━━━ Data for the task

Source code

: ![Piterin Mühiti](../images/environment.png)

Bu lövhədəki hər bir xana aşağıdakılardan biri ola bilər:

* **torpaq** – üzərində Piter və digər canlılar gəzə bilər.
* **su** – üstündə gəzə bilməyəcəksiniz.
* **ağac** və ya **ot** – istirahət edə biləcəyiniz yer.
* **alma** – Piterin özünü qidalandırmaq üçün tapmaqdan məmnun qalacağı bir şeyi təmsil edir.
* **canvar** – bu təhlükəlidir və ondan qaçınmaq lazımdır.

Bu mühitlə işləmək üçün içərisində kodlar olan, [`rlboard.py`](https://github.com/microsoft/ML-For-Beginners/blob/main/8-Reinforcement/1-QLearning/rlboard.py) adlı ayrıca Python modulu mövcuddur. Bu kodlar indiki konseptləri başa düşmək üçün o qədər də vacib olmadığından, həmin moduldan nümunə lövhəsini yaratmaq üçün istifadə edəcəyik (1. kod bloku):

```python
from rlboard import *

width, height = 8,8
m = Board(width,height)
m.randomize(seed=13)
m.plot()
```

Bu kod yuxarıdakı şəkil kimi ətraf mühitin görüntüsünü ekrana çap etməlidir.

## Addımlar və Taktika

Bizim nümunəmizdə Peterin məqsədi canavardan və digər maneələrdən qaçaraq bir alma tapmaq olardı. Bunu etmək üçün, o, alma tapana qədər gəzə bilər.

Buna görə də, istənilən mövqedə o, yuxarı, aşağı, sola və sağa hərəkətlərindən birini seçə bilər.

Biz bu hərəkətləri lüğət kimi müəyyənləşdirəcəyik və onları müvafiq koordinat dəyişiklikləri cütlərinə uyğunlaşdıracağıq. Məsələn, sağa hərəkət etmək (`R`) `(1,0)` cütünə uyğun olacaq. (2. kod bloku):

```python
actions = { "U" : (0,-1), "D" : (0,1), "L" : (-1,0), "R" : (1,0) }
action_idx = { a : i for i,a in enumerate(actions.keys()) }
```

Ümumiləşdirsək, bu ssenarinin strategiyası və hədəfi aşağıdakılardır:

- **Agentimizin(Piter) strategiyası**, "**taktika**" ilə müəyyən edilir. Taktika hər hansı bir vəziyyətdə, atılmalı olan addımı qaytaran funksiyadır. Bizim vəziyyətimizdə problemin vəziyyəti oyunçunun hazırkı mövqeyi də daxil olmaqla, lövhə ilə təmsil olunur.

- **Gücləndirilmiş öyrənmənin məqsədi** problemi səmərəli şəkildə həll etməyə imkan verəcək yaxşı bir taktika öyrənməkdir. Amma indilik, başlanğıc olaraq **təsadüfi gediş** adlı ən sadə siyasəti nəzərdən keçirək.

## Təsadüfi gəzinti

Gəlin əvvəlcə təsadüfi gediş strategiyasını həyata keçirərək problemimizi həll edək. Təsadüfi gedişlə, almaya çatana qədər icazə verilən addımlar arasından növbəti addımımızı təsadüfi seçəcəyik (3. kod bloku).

━━━━━━

**Work to complete:**
Return all lines from the entries that contain the string "digər".

**Answer area:**
* **torpaq** – üzərində Piter və digər canlılar gəzə bilər.
Bizim nümunəmizdə Peterin məqsədi canavardan və digər maneələrdən qaçaraq bir alma tapmaq olardı. Bunu etmək üçün, o, alma tapana qədər gəzə bilər.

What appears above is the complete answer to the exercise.